É decepcionante como, da metade para o fim, o filme de Aster perde muito de suas capacidades dramáticas, dedicando-se em demasia a uma mise-en-scène deslumbrada por estranhezas litúrgicas. Já existe um indicativo desse caminho a ser tomado quando o diretor abusa de movimentos complexos de câmera, como na transição temporal de cenas em que Dani entra em diferentes banheiros, ou no travelling invertido do trajeto do carro até o vilarejo. Aos poucos, o filme abre espaço para essa atenção performática que busca chocar, mas, em seus exageros, somente afoga o que há de melhor na natureza da narrativa.
Poucos elementos ainda sobrevivem bem nessa parte final. A frontalidade de um gore deliberadamente artificial é muito boa ao atestar certa banalidade contrastante com as angústias dos personagens-turistas. Tal naturalidade da comunidade local perante esses atos de extrema violência é articulada bem pela maneira como Aster não priva seu filme do dilaceramento explícito dos corpos, estabelecendo interessante contraste com o choque estrangeiro, carregado de traumas relacionados ao cessamento da vida.
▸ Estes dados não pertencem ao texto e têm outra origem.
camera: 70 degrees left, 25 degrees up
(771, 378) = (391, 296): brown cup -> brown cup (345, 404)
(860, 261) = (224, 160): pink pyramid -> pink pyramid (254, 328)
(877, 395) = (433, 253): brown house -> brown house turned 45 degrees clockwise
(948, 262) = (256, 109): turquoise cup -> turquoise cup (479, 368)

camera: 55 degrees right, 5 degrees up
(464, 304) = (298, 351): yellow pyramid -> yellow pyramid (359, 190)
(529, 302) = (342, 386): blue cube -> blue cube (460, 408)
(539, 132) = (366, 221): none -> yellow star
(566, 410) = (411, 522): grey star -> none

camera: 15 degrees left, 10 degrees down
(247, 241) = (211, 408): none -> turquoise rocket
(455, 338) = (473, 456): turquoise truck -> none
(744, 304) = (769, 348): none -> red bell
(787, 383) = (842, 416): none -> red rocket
Mesmo nas cenas em que o diretor pesa realmente a mão nessa unidade estilística que busca o choque através de contrastes entre a beleza explícita de um enquadramento e seus significados psicológicos, a atuação de Florence Pugh ainda assim consegue manter vivo algum interesse pelo que se sucede. Atriz que consegue equilibrar muito bem certa seriedade dramática com uma ingenuidade proveniente de trejeitos infantis (seu choro é perturbador por natureza ao remeter em demasia ao de uma criança), Pugh desenvolve magistralmente a postura passiva de uma personagem que busca sempre agradar aos outros e, por consequência, acumula grandes ressentimentos que são pouco verbalizados.
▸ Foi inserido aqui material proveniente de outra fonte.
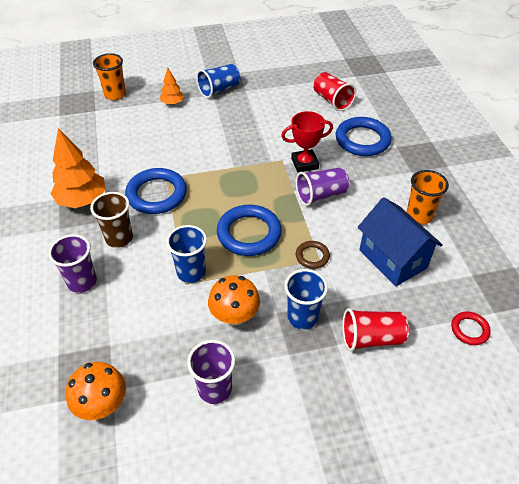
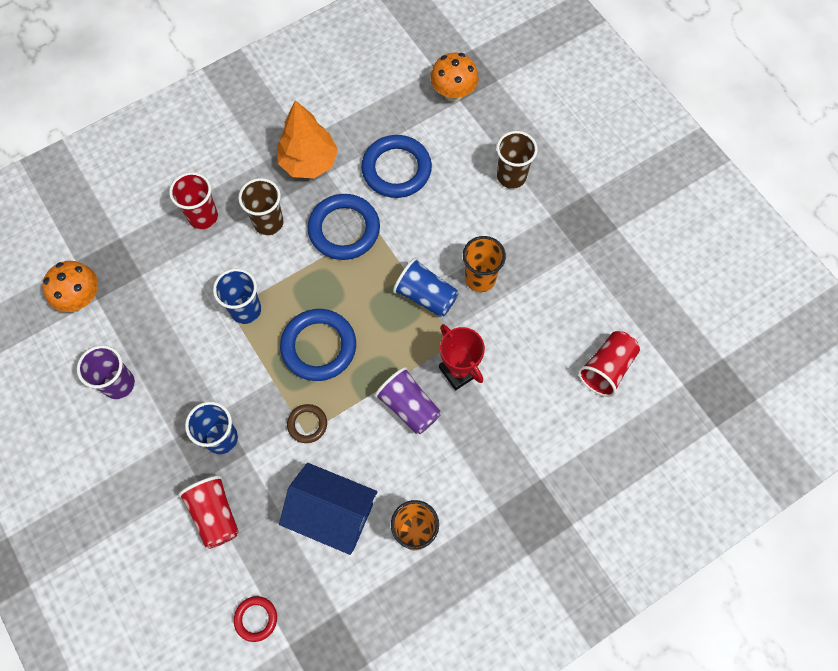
camera: 70 degrees right, 20 degrees up
(82, 282) = (203, 217): purple cup -> red cup
(115, 95) = (499, 106): orange cup -> orange cup (480, 278)
(172, 103) = (511, 176): orange tree -> brown cup
(219, 90) = (564, 219): blue cup -> blue cup (426, 296)
(234, 316) = (204, 372): orange mushroom -> orange mushroom (453, 92)
(362, 140) = (535, 430): blue ring -> blue ring (396, 169)
(392, 259) = (332, 514): blue house -> blue house turned 75 degrees clockwise

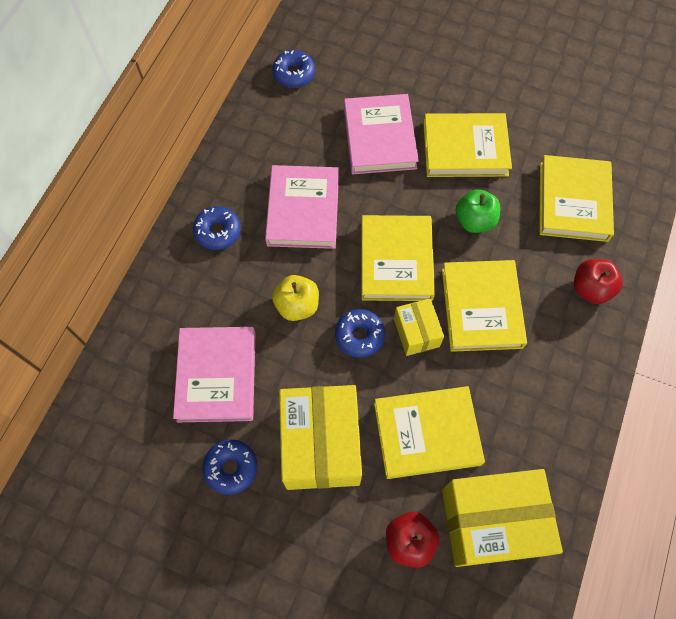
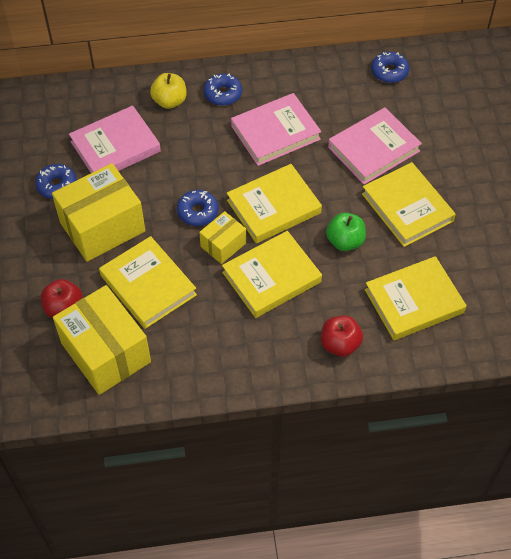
camera: 60 degrees right, 10 degrees down
(297, 305) = (197, 165): yellow apple -> yellow apple (169, 101)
Pugh relembra ao público o que há de mais comum entre o adulto e a criança na manifestação de sentimentos quando tudo parece fugir de controle. Se o filme todo trabalha nessa incomunicabilidade dos desejos individuais, não há maneira melhor de articular isso em uma personagem que não pela luta interna entre a necessidade de um altruísmo maduro e a inevitabilidade do ego infantil. É por conta dessa sua tremenda capacidade de abstração no papel designado que, mesmo quando Aster parece sufocar tudo com sua busca sensorial por algo que não se mostra dramaticamente eficaz em tela, Pugh nos relembra que há ali uma personagem capaz de representar toda a angústia das tragédias humanas. Sua performance aqui é a representação contemporânea de uma Lilian Gish num close-up médio e, mesmo que isso seja um anacronismo grosseiro, é inevitável imaginar o quão belo seria Florence Pugh sob direção de um inspirado Griffith.
Em todo caso, Midsommar não deixa de repetir um esquema estilístico que também torna Hereditário um filme pouco regular na sua articulação dramática. Ari Aster parece um diretor já muito madura na construção de ambientes que emanem dramas bastante evidentes das relações humanas. Há um entendimento muito claro das possibilidades a serem exploradas narrativamente nesses espaços superficialmente comuns, mas contaminados pela tragédia. O seu grande problema parece ainda se dar na busca por momentos de maior purgação da unidade dramática. Quando aquilo que é sobriamente construído parece pedir uma ampliação de suas consequências, abrindo espaço para uma maior quebra de relações causais, Aster ainda parece um novato admirado com a suas possibilidades audiovisuais. Sua busca pelo fluxo limita-se somente ao imediatismo de um plano elaborado. Talvez ainda esteja por vir a grande realização desse jovem cineasta, sua perfeita síntese entre angústias mundanas e artifício cinematográfico.